Among the records below, find the lines that contain "Members" and copy each of them.

[Stored items from a collection]
+++

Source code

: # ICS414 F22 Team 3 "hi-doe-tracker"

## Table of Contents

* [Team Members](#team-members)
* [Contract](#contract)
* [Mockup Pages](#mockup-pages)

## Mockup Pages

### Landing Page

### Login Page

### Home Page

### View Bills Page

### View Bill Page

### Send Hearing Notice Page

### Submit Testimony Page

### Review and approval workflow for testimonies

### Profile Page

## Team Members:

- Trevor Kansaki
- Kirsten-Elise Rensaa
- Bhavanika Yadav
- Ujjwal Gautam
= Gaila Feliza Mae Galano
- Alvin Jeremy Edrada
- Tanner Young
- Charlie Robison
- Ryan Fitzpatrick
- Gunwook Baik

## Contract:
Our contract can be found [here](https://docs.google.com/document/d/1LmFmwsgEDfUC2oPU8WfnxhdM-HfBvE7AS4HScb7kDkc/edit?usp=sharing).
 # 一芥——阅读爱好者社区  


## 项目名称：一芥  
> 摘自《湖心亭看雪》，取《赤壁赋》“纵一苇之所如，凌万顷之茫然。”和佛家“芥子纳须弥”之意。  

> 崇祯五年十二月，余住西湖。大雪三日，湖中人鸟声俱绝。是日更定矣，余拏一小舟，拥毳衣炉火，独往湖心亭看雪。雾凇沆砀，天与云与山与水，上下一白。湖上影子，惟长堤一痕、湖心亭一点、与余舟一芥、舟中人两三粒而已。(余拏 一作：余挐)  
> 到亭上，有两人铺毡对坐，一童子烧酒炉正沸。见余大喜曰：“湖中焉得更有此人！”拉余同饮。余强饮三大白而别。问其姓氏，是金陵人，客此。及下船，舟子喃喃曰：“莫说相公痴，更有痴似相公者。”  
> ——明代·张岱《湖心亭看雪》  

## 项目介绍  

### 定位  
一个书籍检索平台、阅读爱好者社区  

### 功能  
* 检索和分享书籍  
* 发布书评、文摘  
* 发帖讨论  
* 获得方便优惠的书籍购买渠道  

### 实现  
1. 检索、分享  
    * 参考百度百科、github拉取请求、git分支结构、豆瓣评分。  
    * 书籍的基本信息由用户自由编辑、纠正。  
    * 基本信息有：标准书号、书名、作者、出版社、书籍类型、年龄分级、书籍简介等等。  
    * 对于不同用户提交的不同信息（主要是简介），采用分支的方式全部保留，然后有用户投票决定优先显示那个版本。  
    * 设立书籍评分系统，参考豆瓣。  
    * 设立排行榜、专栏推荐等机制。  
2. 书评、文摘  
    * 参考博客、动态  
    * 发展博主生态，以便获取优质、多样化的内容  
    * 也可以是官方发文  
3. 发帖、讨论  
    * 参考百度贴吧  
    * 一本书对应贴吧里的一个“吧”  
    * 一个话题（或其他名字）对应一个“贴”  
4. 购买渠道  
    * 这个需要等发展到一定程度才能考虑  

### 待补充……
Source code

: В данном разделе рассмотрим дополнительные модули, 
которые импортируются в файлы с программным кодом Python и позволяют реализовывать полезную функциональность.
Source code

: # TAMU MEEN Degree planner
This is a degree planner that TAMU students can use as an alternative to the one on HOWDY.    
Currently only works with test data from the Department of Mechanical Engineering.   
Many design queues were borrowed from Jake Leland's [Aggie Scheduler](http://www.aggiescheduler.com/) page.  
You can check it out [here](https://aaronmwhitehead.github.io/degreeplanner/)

+++

> [Problem solution]:
* [Team Members](#team-members)
## Team Members:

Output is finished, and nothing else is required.